Begitu juga soal langkah SBY memperpanjang masa jabatan komisioner Komisi Yudisial, beberapa waktu lalu. Padahal UU menyebutkan secara eksplisif bahwa masa jabatan KY adalah lima tahun dan tidak bisa diperpanjang.
Tiga pelanggaran UU ini sebenarnya telah menunjukkan bahwa SBY tidak kokoh dan fokus dalam menjalankan tugas konsitusinya sebagai Presiden. Dalam bahasa konstitusi, bisa disebut sebagai disorientasi konstitusi.
"Sekarang tergantung DPR. Pelanggaran itu diletakkan sebagai pelanggaran konstitusi atau tidak. Bolanya ada di DPR," tegas pengamat hukum tata negara, Margarito Kamis saat berbincang dengan
Rakyat Merdeka Online, di Gedung Nusantara IV DPD, Senayan, Jakarta, Rabu (6/10).

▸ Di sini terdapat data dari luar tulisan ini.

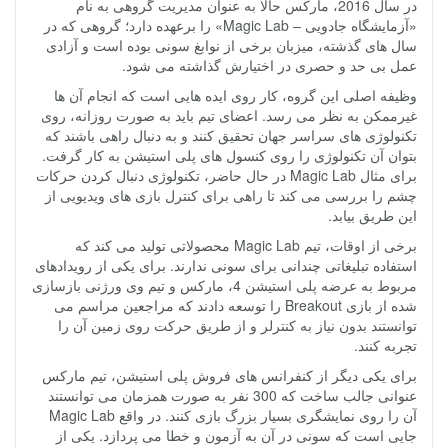
در سال 2016، مارکس حالا به عنوان مدیریت گروهی به نام
«آزمایشگاه جادویی – Magic Lab» را برعهده دارد؛ گروهی که در
سال های گذشته، میزبان برخی از نوابغ سونی بوده است و آزادی
عمل بی حد و حصری در اختیارش گذاشته می شود.
وظیفه اصلی این گروه، کار روی ایده هایی است که انجام آن ها
غیرممکن به نظر می رسد. اعضای تیم باید به صورت روزانه، روی
تکنولوژی های سراسر جهان تحقیق کنند و به دنبال راهی باشند که
بتوان آن تکنولوژی را روی کنسول های پلی استیشن به کار گرفت.
برای مثال Magic Lab در حال حاضر، تکنولوژی دنبال کردن حرکات
چشم را بررسی می کند تا راهی برای کنترل بازی های ویدیویی از
این طریق بیابد.
برخی از اوقات، تیم Magic Lab محصولاتی تولید می کند که
استفاده تبلیغاتی چندانی برای سونی ندارند. برای یکی از رویدادهای
مربوط به عرضه پلی استیشن 4، مارکس و تیم وی ورژنی بازسازی
شده از بازی Breakout را توسعه دادند که مراجعین مراسم می
توانستند بدون نیاز به کنترلر و از طریق حرکت روی زمین آن را
تجربه کنند.
برای یکی دیگر از کنفرانس های فروش پلی استیشن، تیم مارکس
عنوانی جالب ساخت که 300 نفر به صورت همزمان می توانستند
آن را روی نمایشگری بسیار بزرگ بازی کنند. در واقع Magic Lab
جایی است که سونی در آن به آزمون و خطا می پردازد. یکی از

Sebab, tambah dia, jika memperkarakan SBY melalui jalur
judicial review ke Mahkamah Konstitusi pun tidak mudah.
"Agak berat tapi kalau bicara
class action itu bisa," bebernya.
Menurut dia, upaya
class action ke pengadilan negeri jika menyangkut pelanggaran kepala negara, bisa ditempuh oleh siapapun. Tak terkecuali lembaga swadaya masyarakat seperti Kontras, YLBHI dan ICW atau bisa juga kelompok HKBP menyusul insiden penusukan pendetanya di Bekasi beberapa waktu lalu. Untuk kasus ini SBY bisa digugat gagal menjamin kebebasan beragama, memberikan rasa aman dan nyaman bagi rakyatnya sebagaimana amanah konstitusi.
Itu masuk kategori pidana bukan?"Bukan, itu bukan pidana tapi masuk dalam kategori perbuatan tercela. Itu diatur dalam UUD kalau tidak salah Pasal 7A atau 7B," jelas Margarito.
Konsekuensinya bagi SBY? "Konsekuensinya adalah
impeach oleh DPR. Sekarang tinggal DPR mau meletakkan kerangka pelanggaran itu seperti apa," tukasnya.